**Required action**: Your answer must hold only the lines below from the line containing "hardback book: none" through the line containing "basket: none [243,1002,424,1259]", each reproduced exactly.

**Provided entries**:
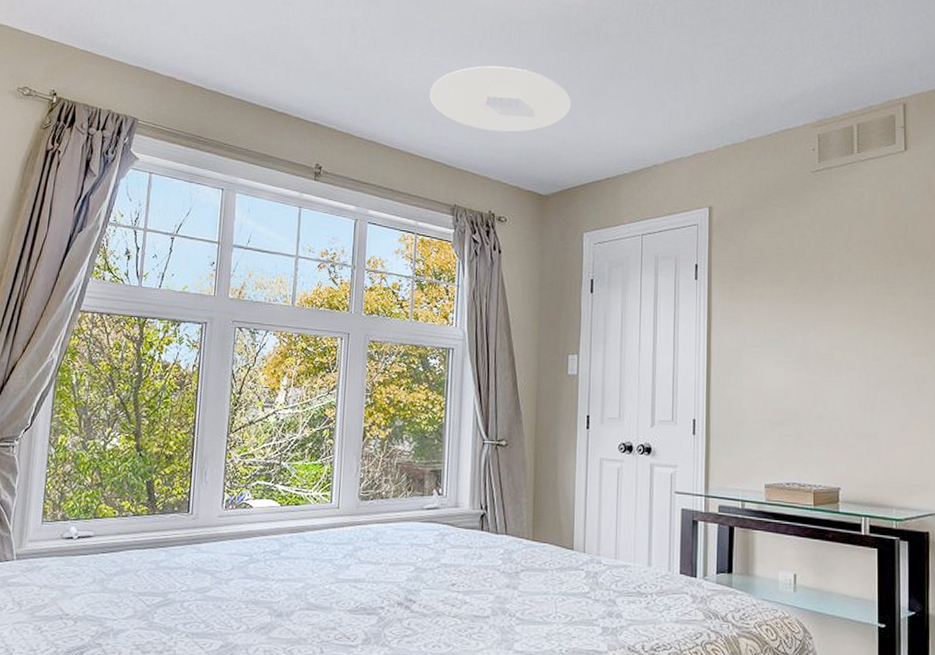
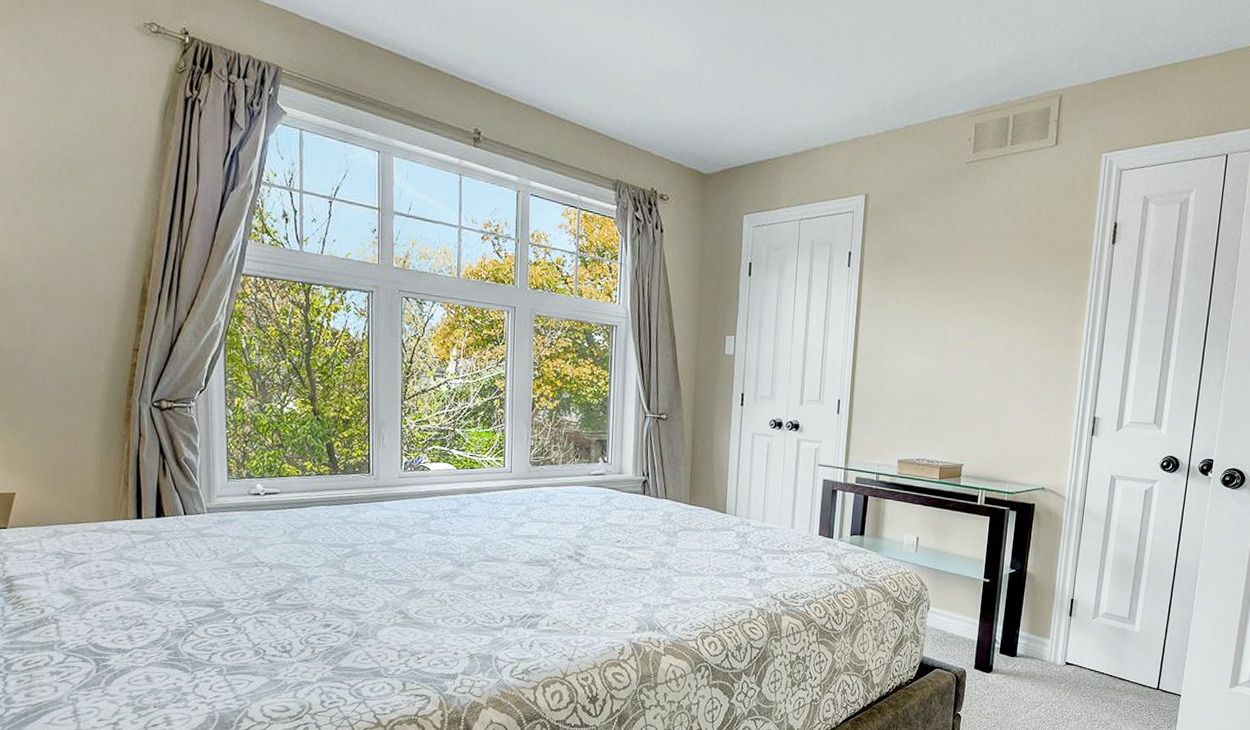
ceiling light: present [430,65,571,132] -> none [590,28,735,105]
* * *
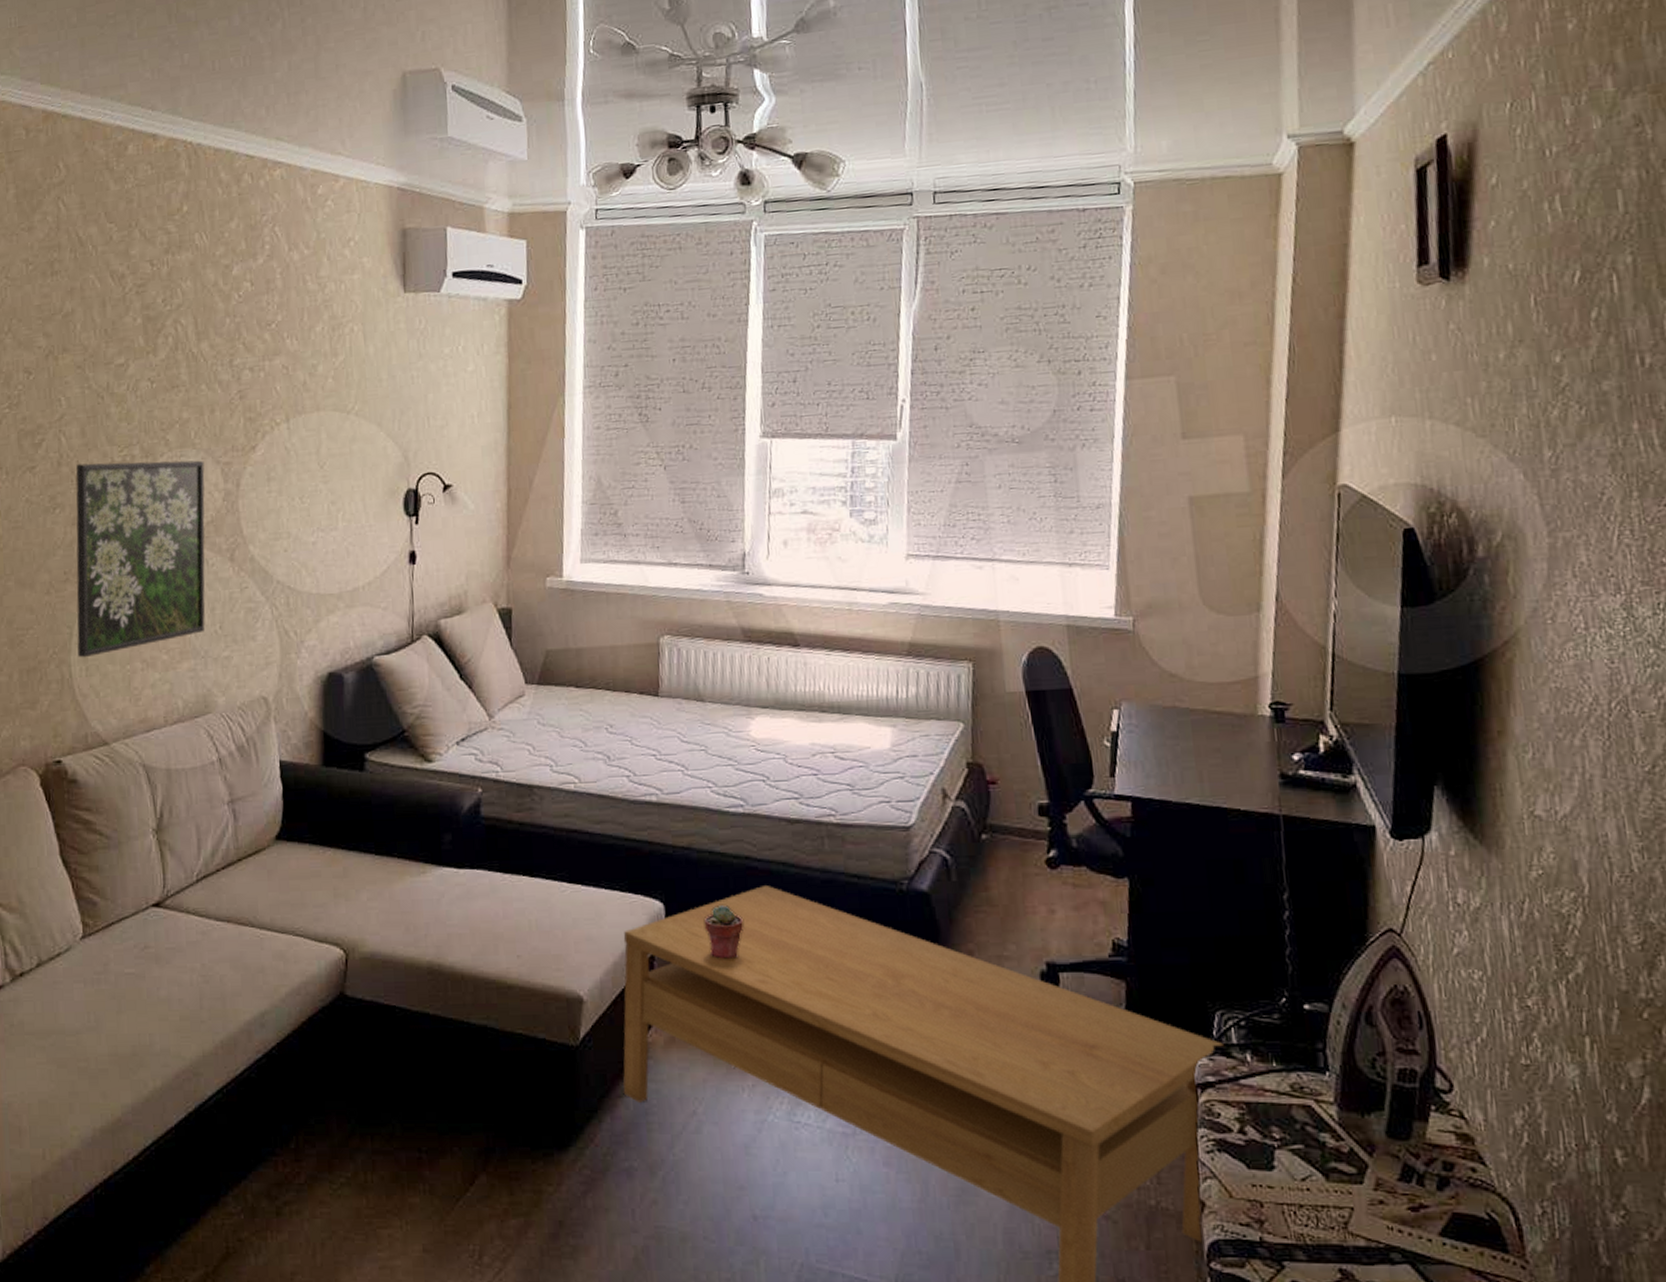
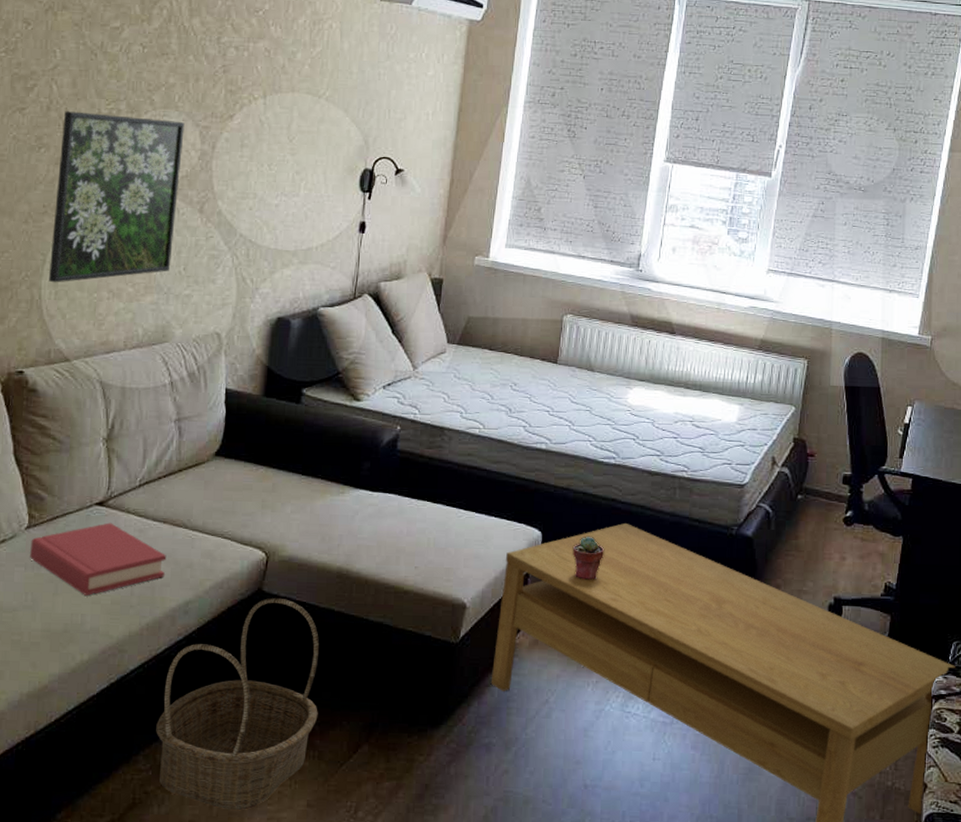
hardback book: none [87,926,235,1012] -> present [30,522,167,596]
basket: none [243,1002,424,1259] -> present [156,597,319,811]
---
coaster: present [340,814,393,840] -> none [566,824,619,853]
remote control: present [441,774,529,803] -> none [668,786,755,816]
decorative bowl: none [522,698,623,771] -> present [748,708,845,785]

**Written solution**:
hardback book: none [87,926,235,1012] -> present [30,522,167,596]
basket: none [243,1002,424,1259] -> present [156,597,319,811]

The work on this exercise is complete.